WHAT IS NEEDED> Can you lay out every line of text in the material below as a numbered list, skipping blank lines and leaving the pictures out?
┌──
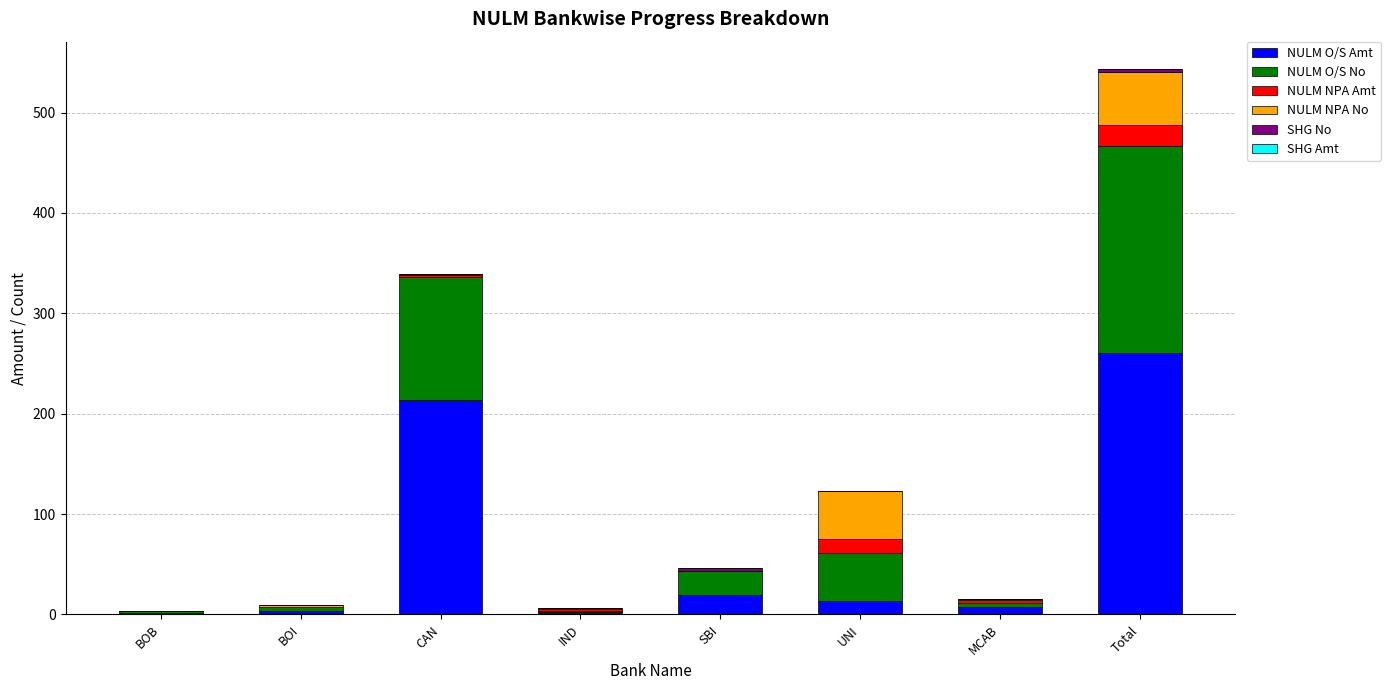

At which category is the sum across all series the highest?

Total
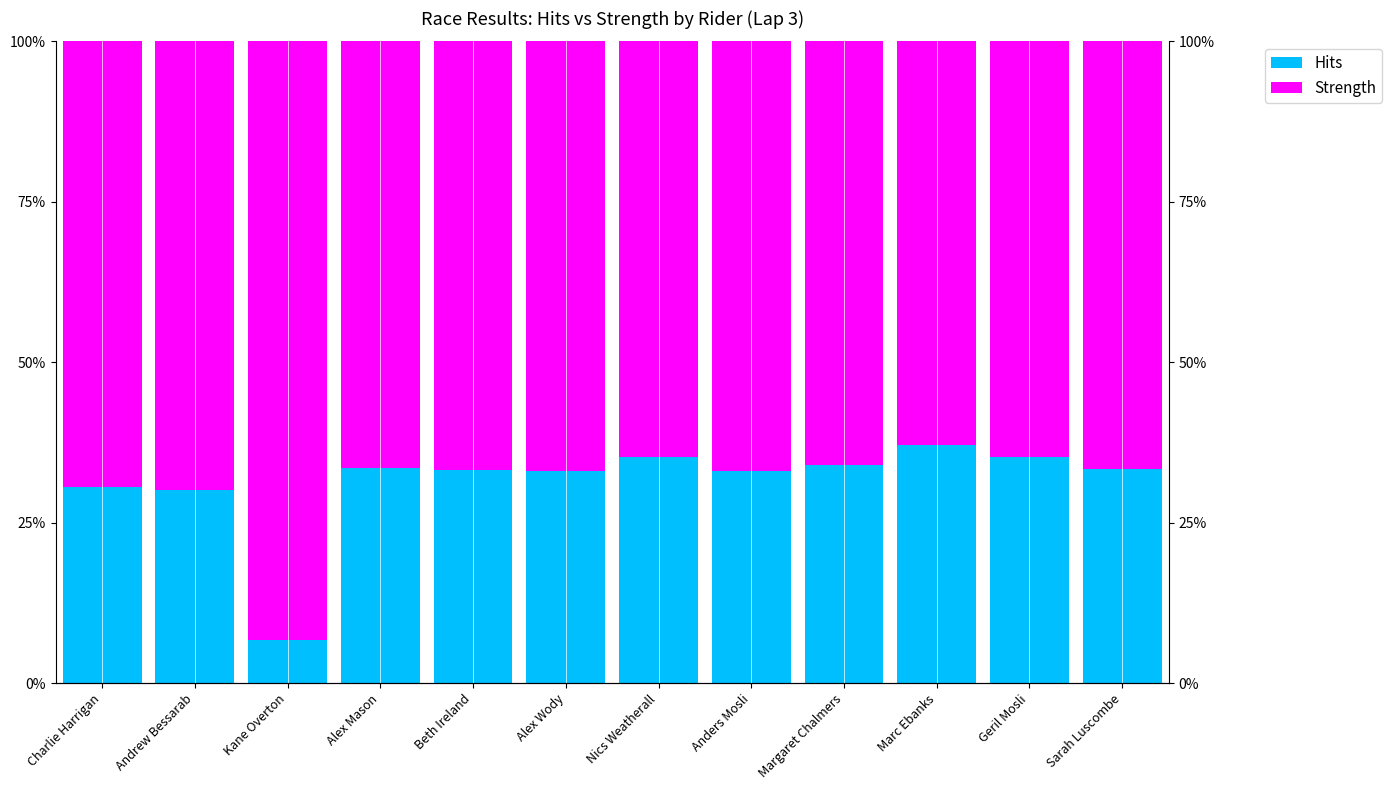

Rank the series by their average value, from highest to lowest.

Strength, Hits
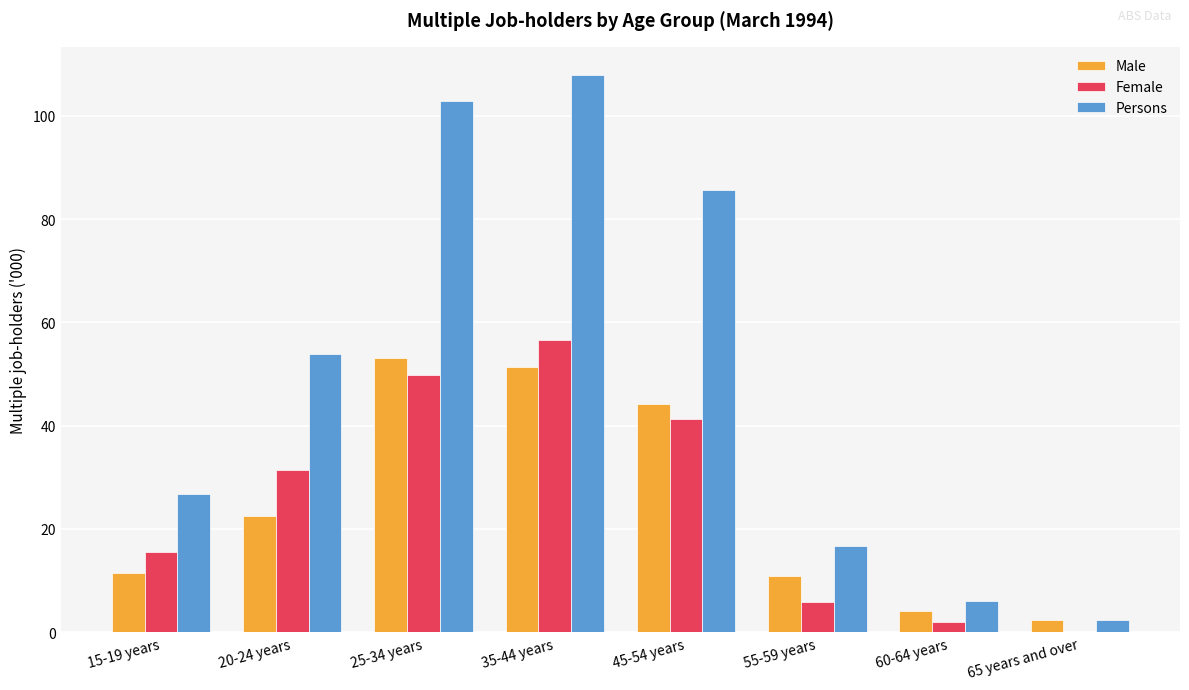

What is the highest value of the Female series?

56.6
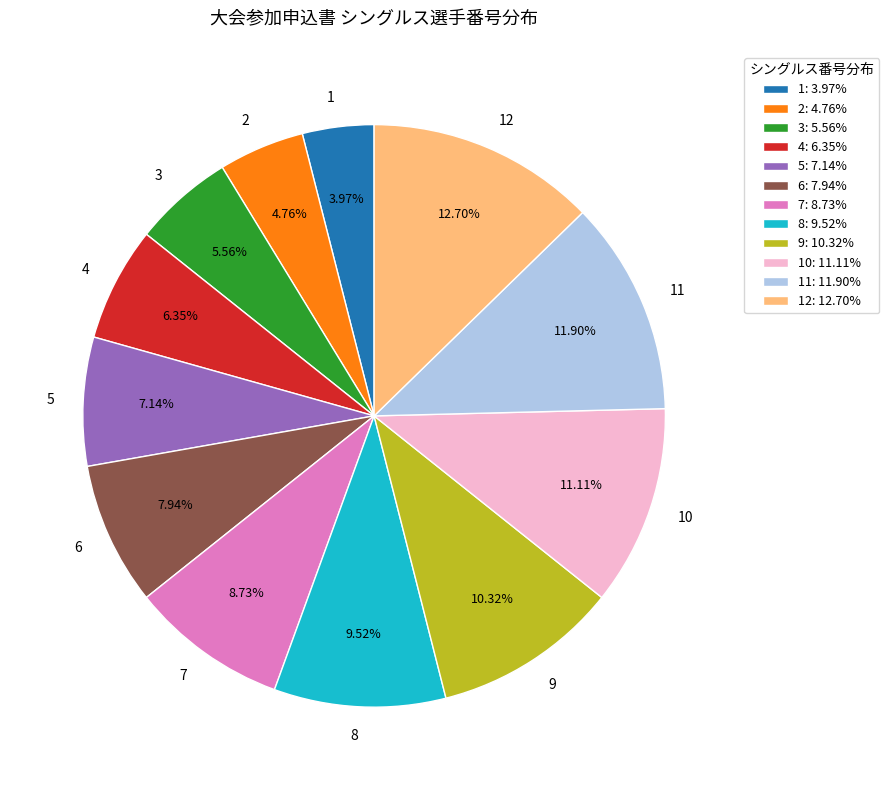

Which category has the biggest portion of the pie?

12: 12.70%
└──
ANSWER SECTION>
1. At which category is the sum across all series the highest?
2. Total
3. Rank the series by their average value, from highest to lowest.
4. Strength, Hits
5. What is the highest value of the Female series?
6. 56.6
7. Which category has the biggest portion of the pie?
8. 12: 12.70%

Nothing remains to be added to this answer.